Here is the listing. Report each line in it that contains the string "scroll".

--- Material supplied Enclosed Below ---

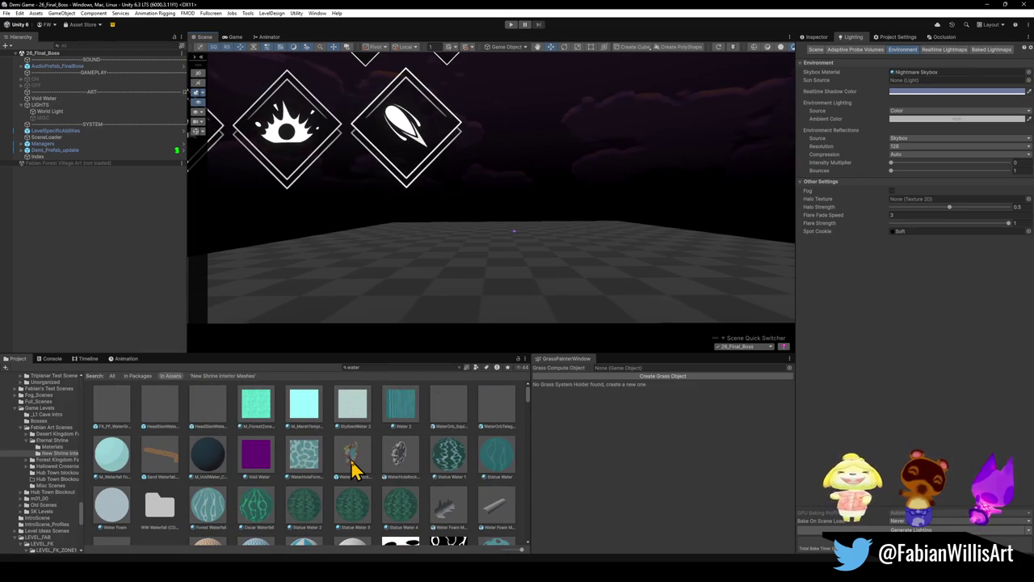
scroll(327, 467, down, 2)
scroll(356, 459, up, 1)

--- End of Enclosed Material supplied ---
--- Material supplied Enclosed Below ---

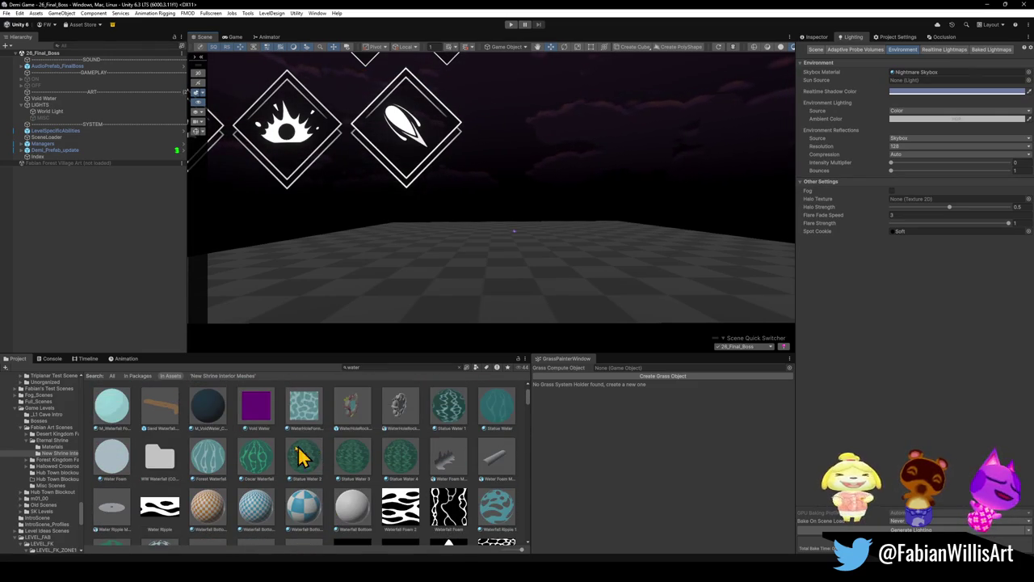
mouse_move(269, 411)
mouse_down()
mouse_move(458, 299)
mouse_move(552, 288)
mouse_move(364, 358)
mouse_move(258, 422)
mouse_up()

--- End of Enclosed Material supplied ---

*Output below*.
scroll(327, 467, down, 2)
scroll(356, 459, up, 1)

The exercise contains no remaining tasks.